The Guyana Court of Appeal yesterday affirmed the 25-year sentence imposed by a High Court judge upon Dineshwar Sooklall for the brutal 2004 rape and killing of 12-year-old Julie Johanna Sooklall of Wakenaam.
Sooklall, who was committed to stand trial for the November 23, 2004 murder of the young girl, had pleaded not guilty to the capital offence and admitted instead to the lesser count of manslaughter.
Sooklall had been charged along with Azaharudeen Mohamed, called “Rocky,” and Kumar, called “Ratta,” with the young girl’s murder.
Justice Claudette La Bennett, who had accepted Sooklall’s plea, thereafter sentenced him on July 24, 2006 to 25 years in jail.
The prisoner, however, subsequently appealed his sentence, arguing that it was severe.
However, acting Chancellor Yonette Cummings-Edwards and Justices of Appeal Rishi Persaud and Dawn Gregory, who heard the appeal, ruled that the sentence was neither excessive nor severe.
As a matter of fact, Chancellor Cummings-Edwards said it was more than enough, given the circumstances of the case, and the gruesome manner in which the child met her demise.
It was at this point that the judge turned her direction to the autopsy report, which revealed, among other things, that the young school girl sustained a fractured nose and fingernail impressions to the right side of her neck and left jaw. Both lips were bruised and there were two teeth impressions at the top of her tongue and abrasions across her upper back. Additionally, her vagina was bruised and torn and there was evidence of anal penetration as well.

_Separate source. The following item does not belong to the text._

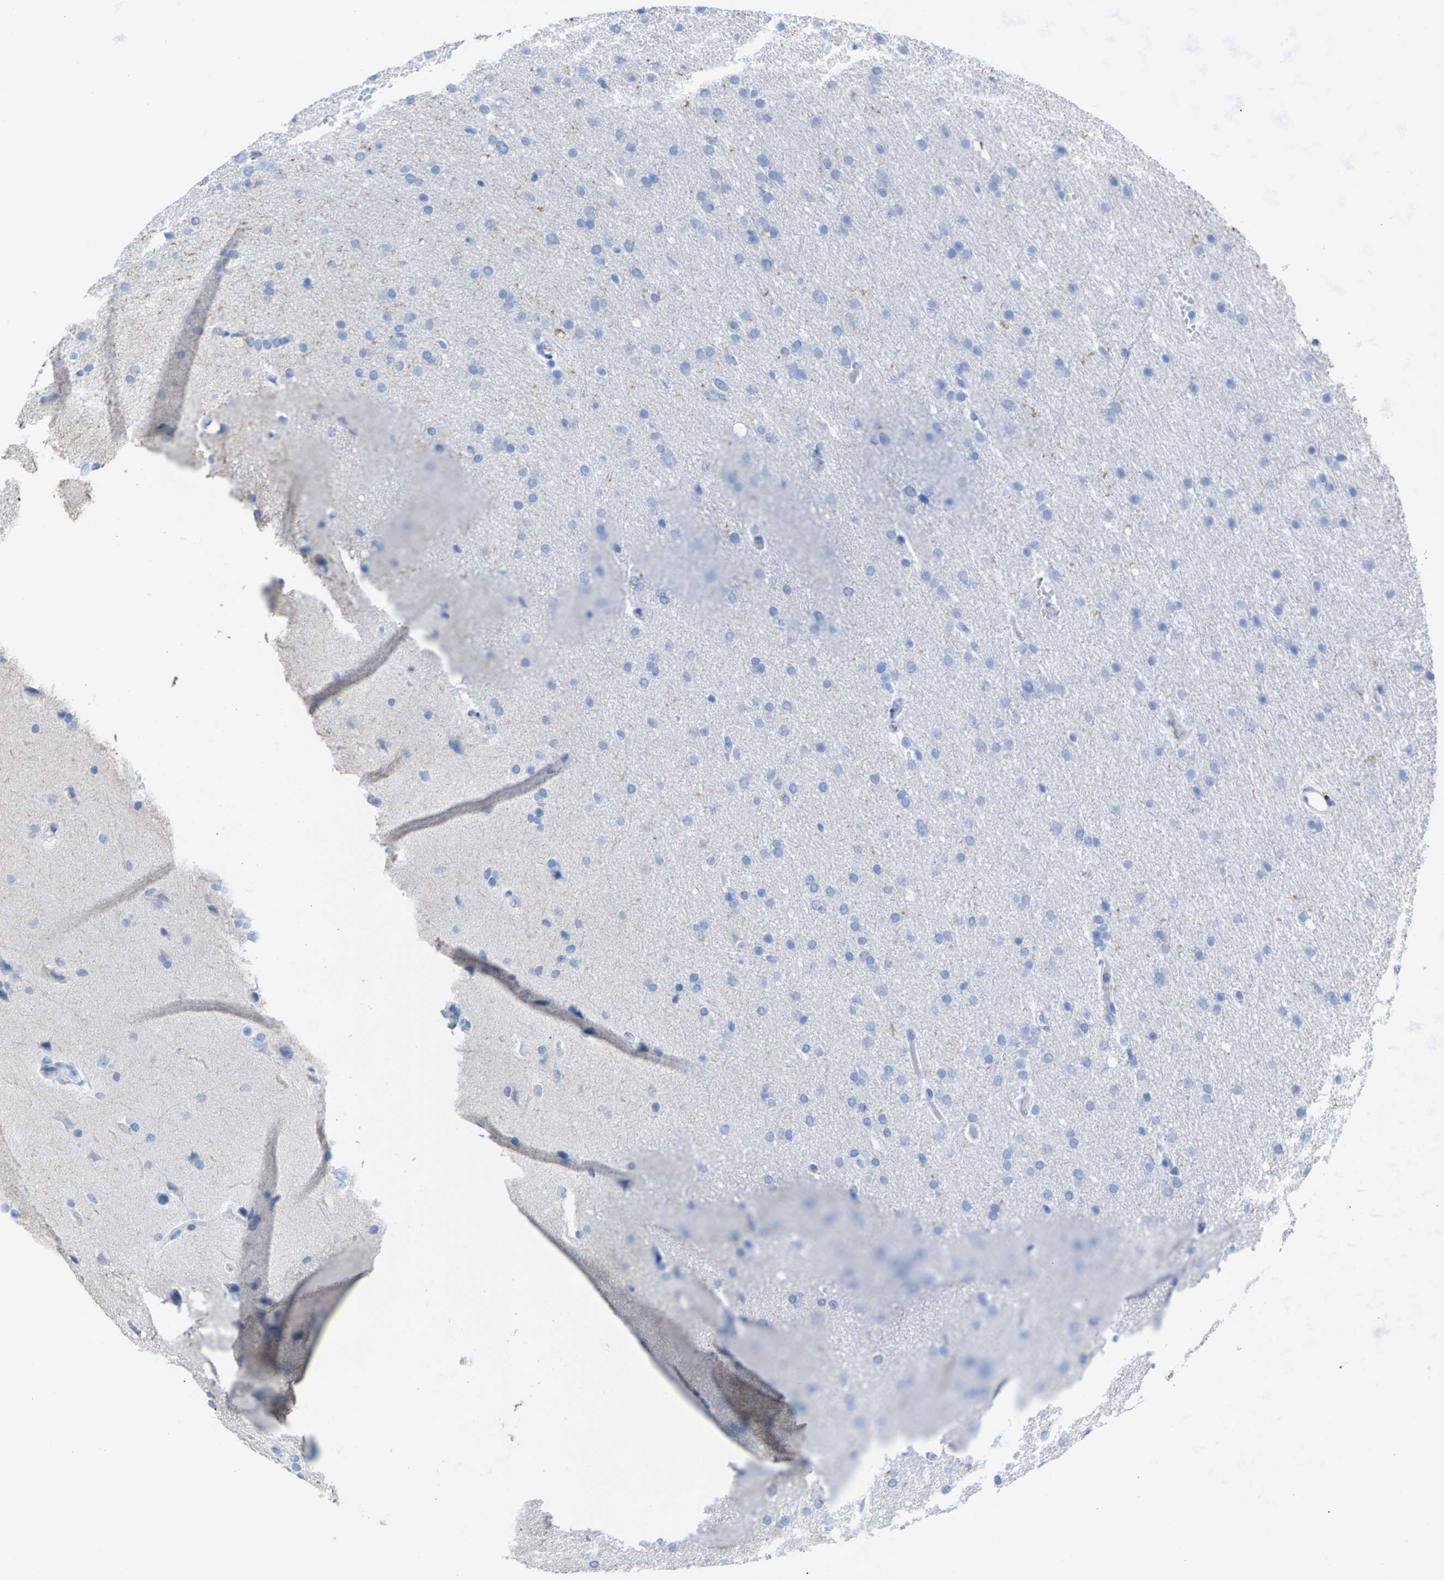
{"staining": {"intensity": "negative", "quantity": "none", "location": "none"}, "tissue": "glioma", "cell_type": "Tumor cells", "image_type": "cancer", "snomed": [{"axis": "morphology", "description": "Glioma, malignant, Low grade"}, {"axis": "topography", "description": "Brain"}], "caption": "IHC of low-grade glioma (malignant) exhibits no expression in tumor cells. (DAB (3,3'-diaminobenzidine) IHC with hematoxylin counter stain).", "gene": "CPA1", "patient": {"sex": "female", "age": 37}}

Her throat was also slit and her windpipe was severed.
The judge noted also that Mohamed, Sooklall and Kumar then each took turn raping the young girl.
The cause of her death was given as haemorrhage and shock, due to the severing of blood vessels, and trachea of neck, compounded by blunt trauma to the head.
Having carefully detailed the injuries Julie sustained, Justice Cummings-Edwards noted that not only was the child brutally killed, but she was raped in the same manner as well and she warned that sexual violence will not be condoned.
In her submissions challenging Sooklall’s appeal, state counsel Teshanna James-Lake had said that while there were mitigating factors to be considered by the court on behalf of the unrepresented appellant, these were outweighed by aggravating circumstances.
Counsel asked the court to consider the time the three men invested in planning to rape and murder the young girl, while noting that it was clearly premeditated.
Justice Cummings-Edwards noted that from the evidence, that a knife had been sharpened two days before the brutal slaying. James-Lake also asked the court to take into account, the seriousness and prevalence of such offences being perpetrated in society.
The mitigating factors noted by the state, however, were Sooklall’s age at the time—
18—and the fact that he accepted responsibility for his actions at the first given opportunity, saving the court considerable time in otherwise having to conduct a trial.
The court did, however, deduct two years from the sentence imposed by Justice La Bennett for the time Sooklall was incarcerated, awaiting trial. The Chancellor explained that the law provides for such deduction, but found that it was not granted.
In January of 2007, Sooklall and Mohamed were among a number of prisoners who escaped from the Mazaruni Prison.
Like Sooklall, Mohamed had also pleaded guilty to the lesser charge of manslaughter and was sentenced to 25 years behind bars. Kumar, meanwhile, was convicted by a jury for murder after a trial.
Julie Sooklall, of Wakenaam, had left for school on Monday November 22, and never returned. She was eventually found at a farm at Sans Souci, still dressed in her school uniform, not far from her home.